Figure 1.

The FPC is essential for the maintenance of heterochromatic gene silencing

(A) Illustration of the FPC (Mrc1, Swi1/Tof1, Swi3/Csm3) at the replisome, showing the CMG helicase (MCM2-6, Cdc45), Mcl1/Ctf4, DNA primase (Polα), and polymerase epsilon (Polε).

(B) Heterochromatic mating-type region between the IR-L and IR-R boundaries depicting the silent mating-type cassettes mat2-P and mat3-M, Kint2::YFP and (EcoRV)::mCherry fluorescent reporter genes, RNAi-dependent nucleation center cenH, Atf1 transcription factor binding sites, and REII and REIII silencing elements.

(C) Establishment of mCherry silencing following clr4⁺ reintroduction in FPC mutants.

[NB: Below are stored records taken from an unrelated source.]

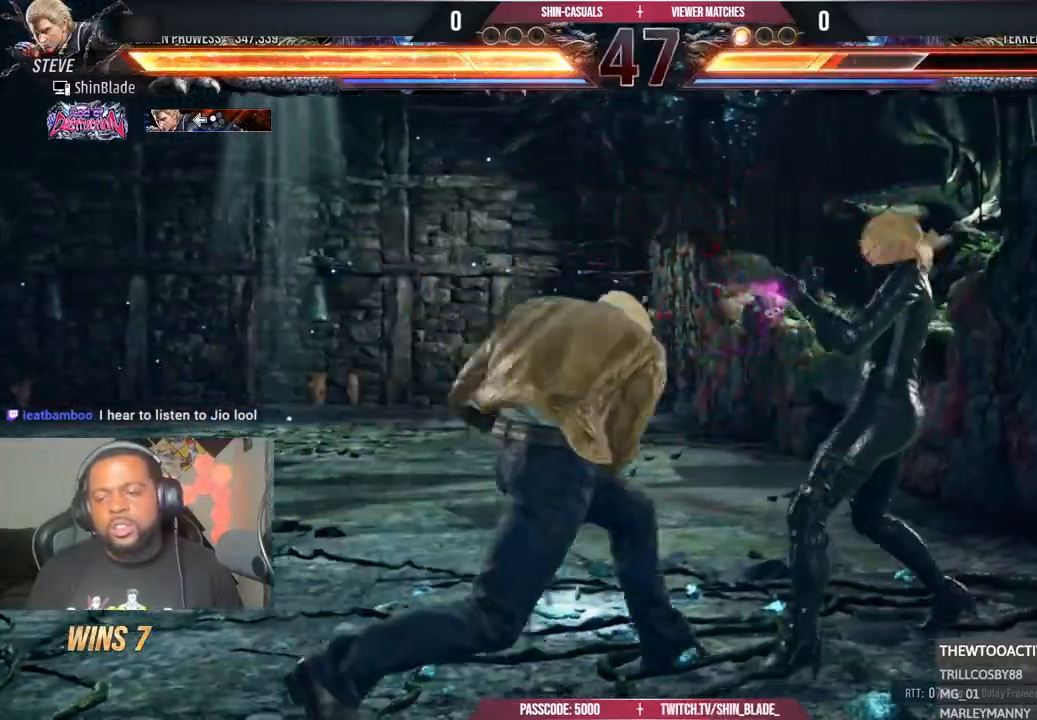
{"buttons": ["CIRCLE"], "left_stick": "center", "right_stick": "center", "events": [[333, "SQUARE", "up"], [350, "DPAD_LEFT", "up"], [467, "CIRCLE", "down"]]}
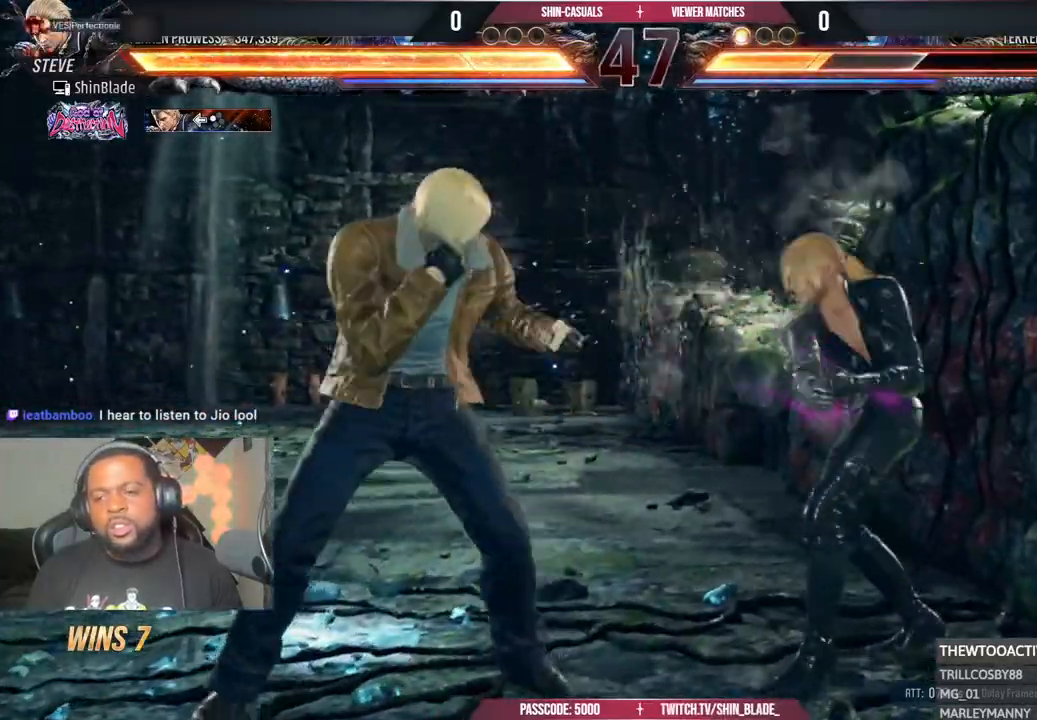
{"buttons": [], "left_stick": "center", "right_stick": "center", "events": [[217, "SQUARE", "down"], [317, "CIRCLE", "up"], [383, "SQUARE", "up"], [383, "TRIANGLE", "down"], [483, "TRIANGLE", "up"]]}
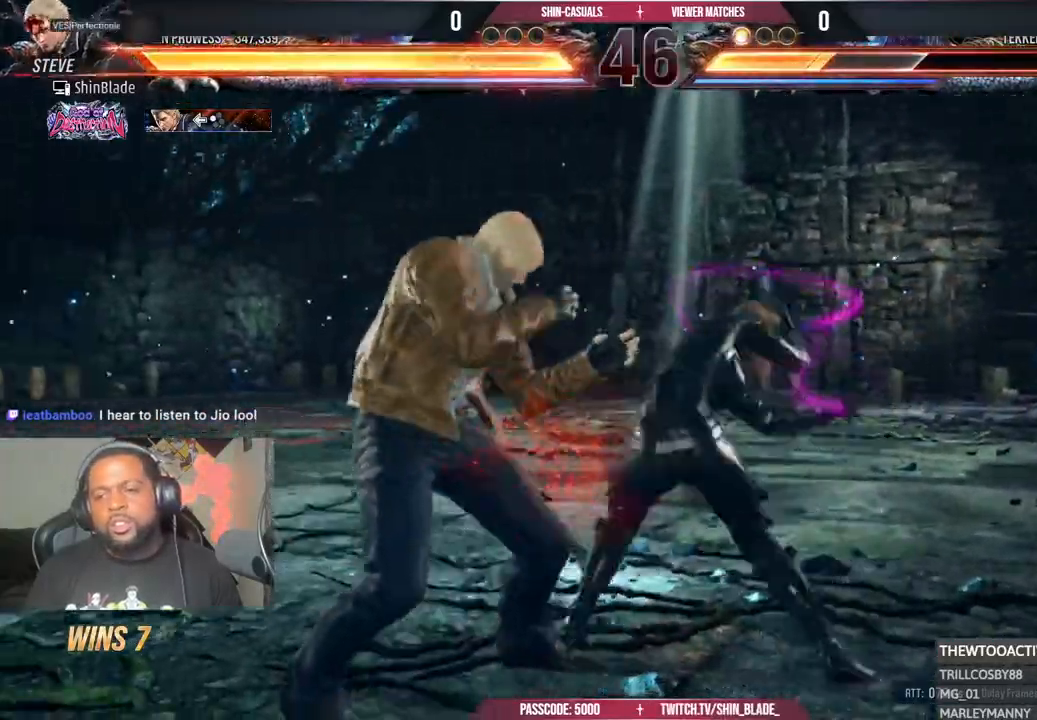
{"buttons": ["SQUARE", "DPAD_LEFT"], "left_stick": "center", "right_stick": "center", "events": [[33, "DPAD_LEFT", "down"], [117, "SQUARE", "down"], [267, "SQUARE", "up"], [367, "SQUARE", "down"]]}
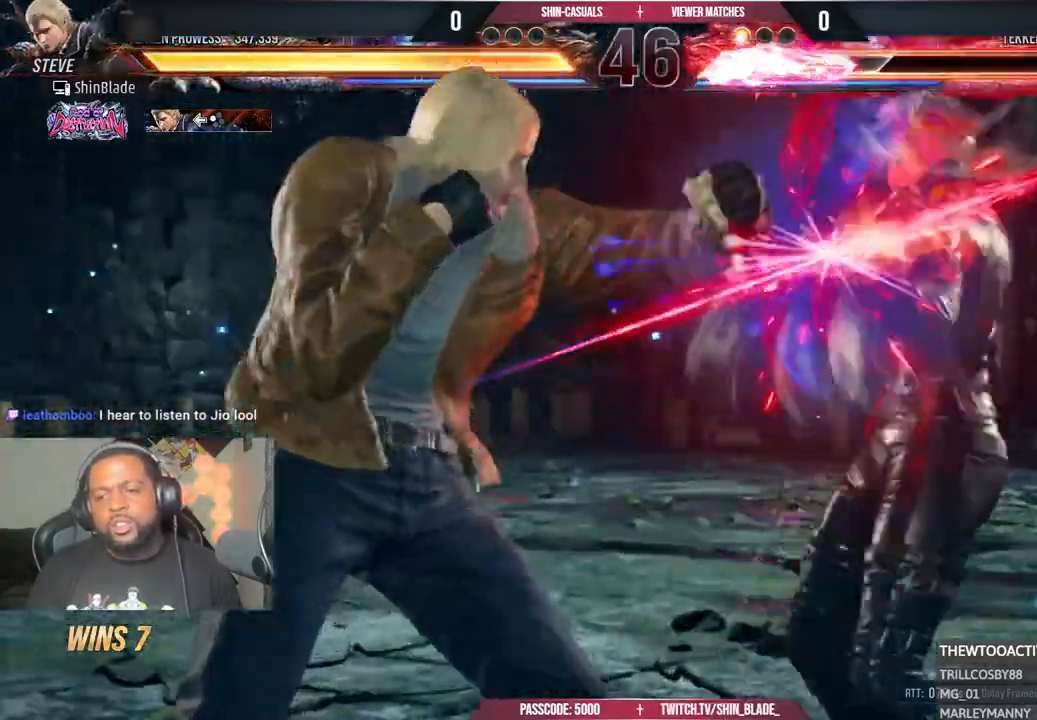
{"buttons": ["DPAD_LEFT"], "left_stick": "center", "right_stick": "center", "events": [[50, "SQUARE", "up"], [233, "SQUARE", "down"], [317, "SQUARE", "up"], [367, "SQUARE", "down"], [450, "SQUARE", "up"]]}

(D) Cells with derepressed reporters in clonal cultures of FPC mutants (n = 6). Data are represented as mean ± SD.

(E) Micrographs of FPC mutants expressing mCherry. Scale bar: 10 μm.

(F) Histograms of mCherry fluorescence (mean, black; replicates n = 6, red).

(G) Interpretation of loss-of-silencing events in (H). The mCherry locus asymmetrically loses heterochromatic silencing in S phase, and the protein production starts in G2 (top cell). The expressed (mCherry ON) and repressed (mCherry OFF) chromatids segregate to sister cells. In subsequent cell divisions, mCherry protein is produced in the ON lineage (blue arrows) but is diluted in the OFF lineage (yellow arrows).

(H) Loss of silencing in the mrc1Δ mutant followed by time-lapse microscopy. White arrowheads point to cells experiencing a loss-of-silencing event. Blue arrowheads point to ON cell lineages and yellow arrows point to OFF lineages. Yellow arrows are omitted at 10 h for clarity. Scale bar: 10 μm.